▶ [Instructions to follow] Your task is to write out exactly the lines from the line containing "- GTMetrix pour" through the end of the records, inclusive at both ends.
====
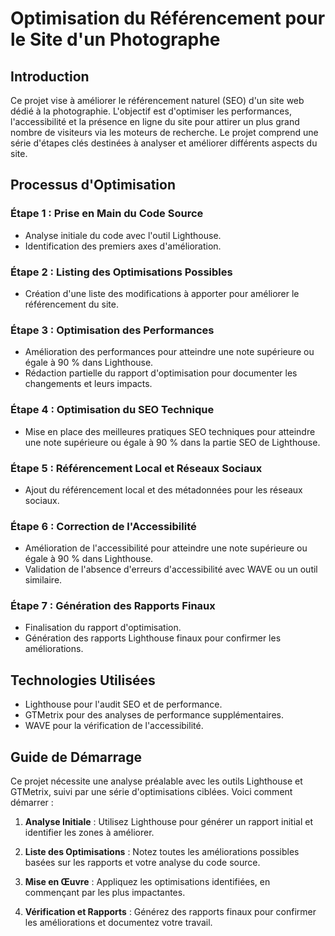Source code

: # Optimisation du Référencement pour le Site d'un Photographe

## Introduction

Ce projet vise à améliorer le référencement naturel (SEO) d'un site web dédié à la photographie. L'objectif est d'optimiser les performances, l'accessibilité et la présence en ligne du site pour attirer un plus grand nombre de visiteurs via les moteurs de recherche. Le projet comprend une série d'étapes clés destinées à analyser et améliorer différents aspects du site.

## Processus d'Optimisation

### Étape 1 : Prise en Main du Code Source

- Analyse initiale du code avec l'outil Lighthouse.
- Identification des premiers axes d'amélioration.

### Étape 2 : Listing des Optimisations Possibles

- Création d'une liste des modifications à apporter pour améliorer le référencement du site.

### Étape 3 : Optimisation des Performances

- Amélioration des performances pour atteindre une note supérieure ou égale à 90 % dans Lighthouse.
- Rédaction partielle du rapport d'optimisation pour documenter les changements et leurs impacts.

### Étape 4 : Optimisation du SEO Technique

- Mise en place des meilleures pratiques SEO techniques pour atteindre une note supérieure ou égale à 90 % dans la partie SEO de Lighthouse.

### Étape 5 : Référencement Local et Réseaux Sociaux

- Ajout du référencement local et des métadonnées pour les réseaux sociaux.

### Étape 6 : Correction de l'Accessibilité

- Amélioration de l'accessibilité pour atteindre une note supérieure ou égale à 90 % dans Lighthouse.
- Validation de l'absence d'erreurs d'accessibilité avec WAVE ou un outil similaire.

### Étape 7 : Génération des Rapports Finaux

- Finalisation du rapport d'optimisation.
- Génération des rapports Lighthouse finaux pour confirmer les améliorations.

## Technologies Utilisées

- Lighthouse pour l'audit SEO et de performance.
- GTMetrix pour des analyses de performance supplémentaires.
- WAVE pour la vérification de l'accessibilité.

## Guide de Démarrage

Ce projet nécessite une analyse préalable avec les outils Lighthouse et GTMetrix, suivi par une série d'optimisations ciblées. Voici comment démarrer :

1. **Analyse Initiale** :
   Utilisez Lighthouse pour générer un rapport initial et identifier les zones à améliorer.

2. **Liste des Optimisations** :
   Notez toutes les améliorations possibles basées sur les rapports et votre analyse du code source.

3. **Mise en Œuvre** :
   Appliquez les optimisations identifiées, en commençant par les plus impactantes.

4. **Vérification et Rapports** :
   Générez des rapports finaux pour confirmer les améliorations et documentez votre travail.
====
▶ [Result]
- GTMetrix pour des analyses de performance supplémentaires.
- WAVE pour la vérification de l'accessibilité.

## Guide de Démarrage

Ce projet nécessite une analyse préalable avec les outils Lighthouse et GTMetrix, suivi par une série d'optimisations ciblées. Voici comment démarrer :

1. **Analyse Initiale** :
   Utilisez Lighthouse pour générer un rapport initial et identifier les zones à améliorer.

2. **Liste des Optimisations** :
   Notez toutes les améliorations possibles basées sur les rapports et votre analyse du code source.

3. **Mise en Œuvre** :
   Appliquez les optimisations identifiées, en commençant par les plus impactantes.

4. **Vérification et Rapports** :
   Générez des rapports finaux pour confirmer les améliorations et documentez votre travail.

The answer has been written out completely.